What to expect — and your procedural options
This is a focused, contempt-and-clock firm whose patterns center on the procedural "hooks" it reuses. The items below describe what the data shows and the procedural tools and rules that correspond to each pattern. They are descriptions of how the process works, not directions about what to do in any case.
- The agenda. They file first in 31 of 43 cases and set the tempo. Where a party is the defendant, pendente lite motions are the mechanism by which that party can place its own requested relief before the court, rather than the case proceeding solely on the moving party's items.
- The contempt pattern. Contempt allegations appear in 42% of their cases. A contempt motion turns on proof of non-compliance; contemporaneous documentation of compliance with each order — payments, exchanges, communications — is what a court weighs against such a motion. A contempt motion that fails on the documents affects the moving party's credibility with the bench it appears before regularly.

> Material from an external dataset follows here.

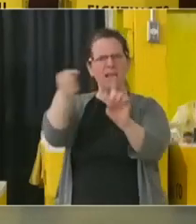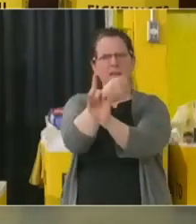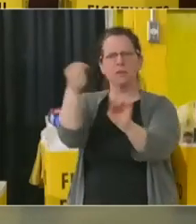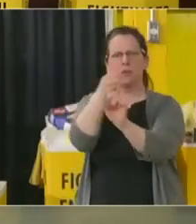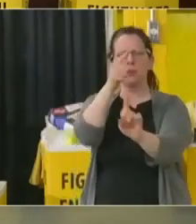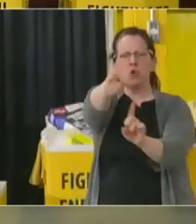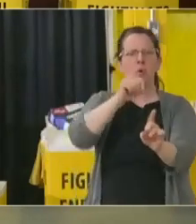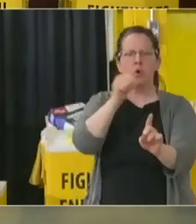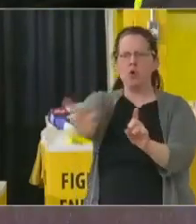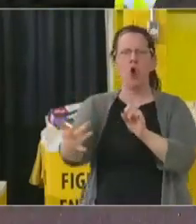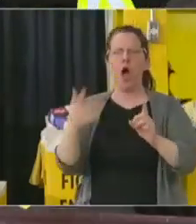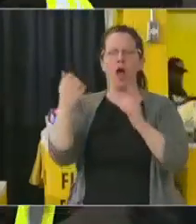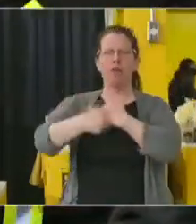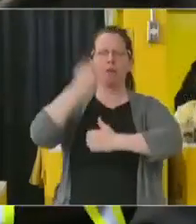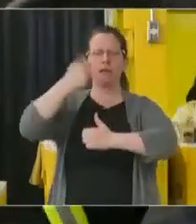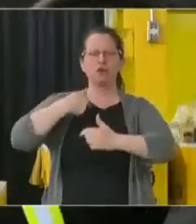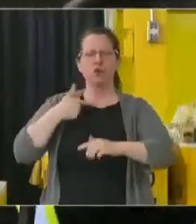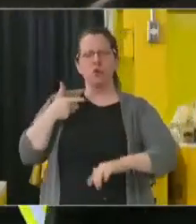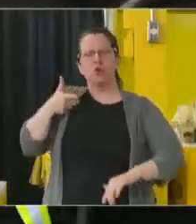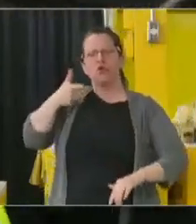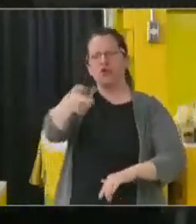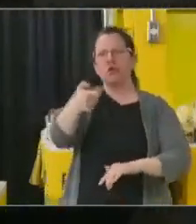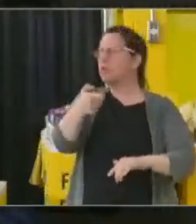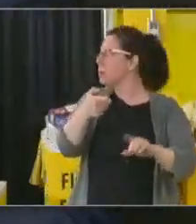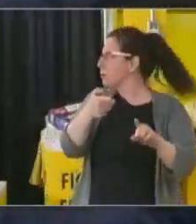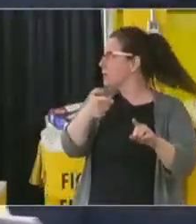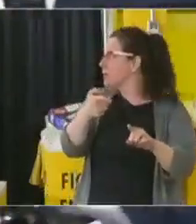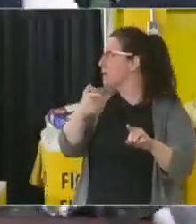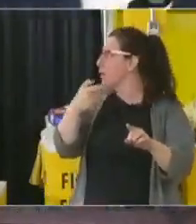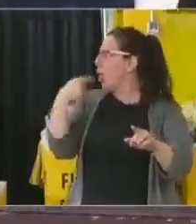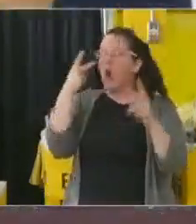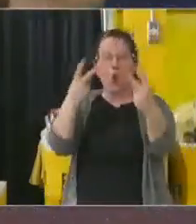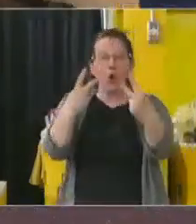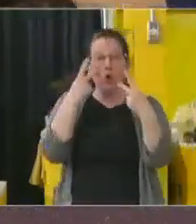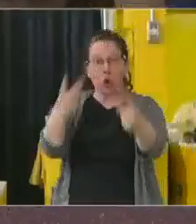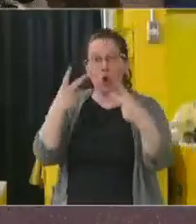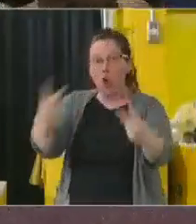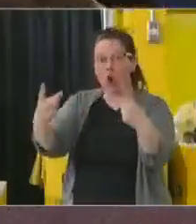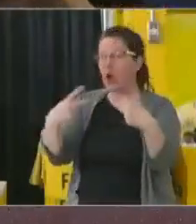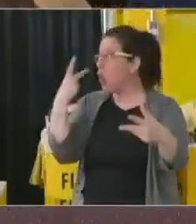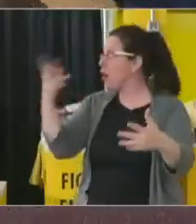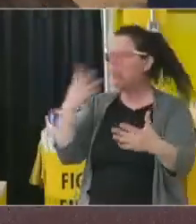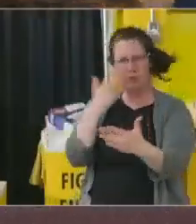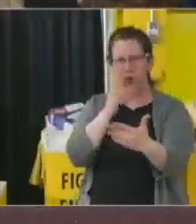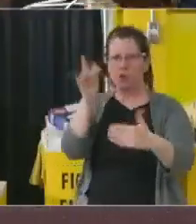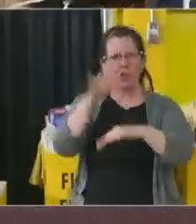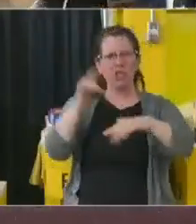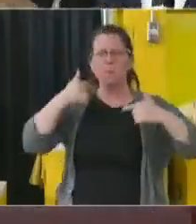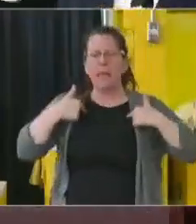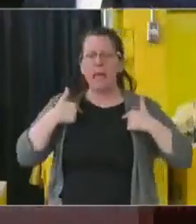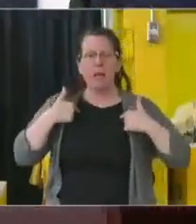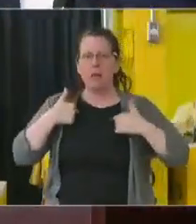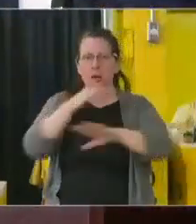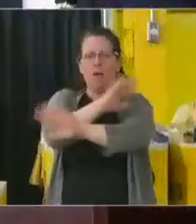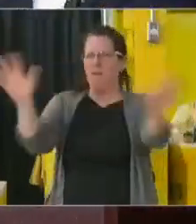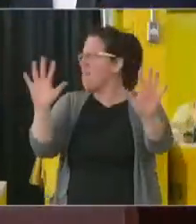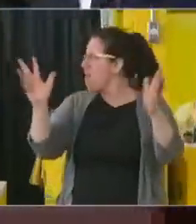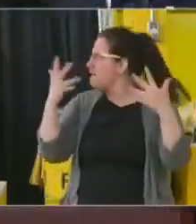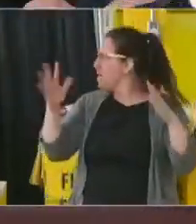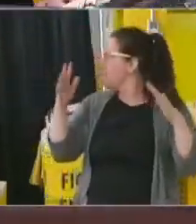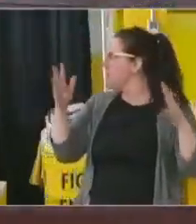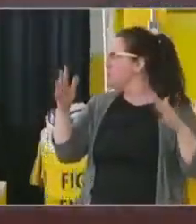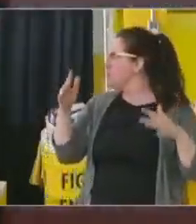You will not threaten to shoot and watch this. Look at this. Get your hands off. Why is he so close? This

- The fee pattern. Counsel-fee requests appear in 42% of cases, frequently paired with contempt. In Connecticut, fee awards turn on need and litigation conduct (C.G.S. §46b-62). A party's own motion and continuance activity is part of the litigation-conduct record that bears on which side's costs the statute reaches.
- The clock. Continuances appear in 54% of cases — the firm's single most common motion (23 of them). Continuances can be opposed on the record. A Motion to Advance is the procedural tool a party may use to ask the court to hear a matter sooner.
- Decided motions. Only 32 motions in the whole sample reached a recorded outcome, and the firm prevailed in 88% of those. The takeaway from the data is that decided motions carry disproportionate weight in a sample this small — a single denial sits in a small decided-motion pool. Completeness and documentation are the features of motions that survive to a favorable decision.
- The merits. This firm's model leans on procedure — continuances, contempt, fee pressure. A short, documented, merits-focused record is the counterweight to a procedure-heavy approach; the substantive questions (custody, support, division) are where filing volume and clock management matter least.
Methodology & limits
Computed from public CT Judicial Branch docket entries and party rosters (parties → filing-side attribution → motion/outcome tally). "Win rate" = Granted ÷ (Granted + Denied) on the firm's own filed motions where the docket records an outcome; many entries record no outcome and are excluded. Marker counts use keyword matching on docket event descriptions and may include related sub-types. Firm-name aggregation follows the docket's recorded firm name (the source truncates long names). Patterns reflect aggregate history, not the conduct of any one attorney or the merits of any one case.